Rappel des règles
Le principe.
Sauf dispositions conventionnelles plus favorables, le temps d’habillage et de déshabillage n’est pas du temps de travail effectif (Cass. soc. 28-10-2009 n° 08-41.953) . La loi prévoit toutefois que lorsque la tenue de travail est imposée par la loi, des stipulations conventionnelles, le règlement intérieur ou le contrat de travail, et doit être revêtue sur le lieu de travail, les temps d’habillage et de déshabillage doivent faire l’objet de contreparties en temps ou en argent (C. trav. art. L 3121-3) .
L’application.
Pour les juges, ces 2 conditions sont cumulatives (Cass. ass. plén. 18-11-2011 n° 10-16.491) , et lorsqu’elles sont réunies, la CC ou accord collectif, ou à défaut le contrat de travail, doivent soit prévoir la contrepartie des temps d’habillage/déshabillage, soit leur assimilation à du temps de travail effectif (C. trav. art. L 3121-7 et L 3121-8) .
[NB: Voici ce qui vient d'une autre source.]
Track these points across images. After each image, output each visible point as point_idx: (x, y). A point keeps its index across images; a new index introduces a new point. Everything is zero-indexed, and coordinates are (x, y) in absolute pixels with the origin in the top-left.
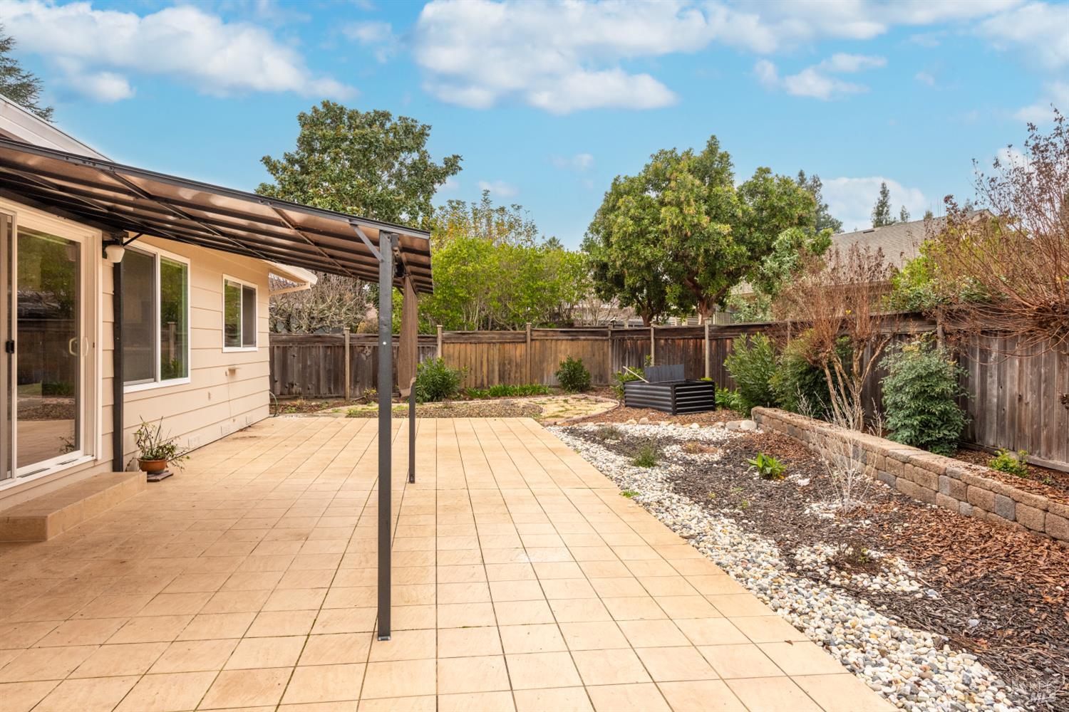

Appréciation des conditions
Les faits.
Dans cette affaire, des maçons, aides-maçons, conducteurs de tractopelle, conducteurs d’engin et chauffeur réclament un rappel au titre de la contrepartie au temps nécessaire aux opérations d’habillage et de déshabillage. Les textes en présence étaient les suivants :
le contrat de travail des salariés, préconisant d’utiliser des vêtements et équipements de sécurité et protection nécessaires à l’exécution de certaines tâches dans les meilleures conditions de sécurité ;
le règlement intérieur, d’ailleurs invoqué par l’employeur, indiquant que « chaque salarié doit notamment utiliser ou faire utiliser les accessoires et dispositifs de protection individuels ou collectifs fournis par l’entreprise nécessaires à l’exécution des tâches qui lui sont confiées ou qu’il a la responsabilité de faire exécuter, tels que tous les équipements de protection individuelle, par exemple casque, chaussures, signalisations à haute visibilité... ».
Le litige.
Les juges d’appel avaient débouté les salariés de leur demande de contrepartie au temps d’habillage/déshabillage, estimant qu’ils ne démontraient pas :
que le port de la tenue de travail était imposé par des dispositions législatives ou réglementaires, par des clauses conventionnelles, le règlement intérieur ou le contrat de travail, et que l’habillage et le déshabillage devaient être réalisés dans l’entreprise ou sur le lieu de travail ;
qu’ils exécutaient des tâches salissantes justifiant l’obligation de revêtir des tenues de travail adaptées dans l’entreprise ou sur le lieu de travail : pour eux, les travaux d’enrobés de bitume et de goudron dans le domaine de la construction et l’entretien des routes ne faisant pas partie de la liste des travaux salissants prévus réglementairement (arrêté du 23-7-1947) , leur poste ne les mettait pas en contact direct et permanent avec des produits salissants et insalubres les obligeant à se changer dans l’entreprise ou sur le lieu de travail.
La solution.
Pour la Cour de cassation, la cour d’appel ne pouvait débouter les salariés de leur demande, alors même (Cass. soc. 10-5-2023 n° 21-20.349) :
qu’elle avait relevé que le port des accessoires ou dispositifs de protection individuels ou collectifs fournis par l’entreprise nécessaires à l’exécution des tâches confiées aux salariés s’imposait à ces derniers, tant en application du règlement intérieur que des dispositions de leur contrat de travail ;
que l’employeur soutenait lui-même que la seule obligation pesant sur les salariés était de revêtir ces équipements ;
qu’il n’était pas contesté que ces équipements étaient mis à la disposition des salariés par leur employeur pour des raisons d’hygiène et de sécurité et devaient être revêtus et ôtés dans l’entreprise.
Conseil.
Ainsi, les conditions cumulatives de port obligatoire d’une tenue et d’habillage et déshabillage sur le lieu de travail peuvent découler des obligations prévues en matière de protection, d’hygiène et de sécurité par le contrat de travail et/ou le règlement intérieur.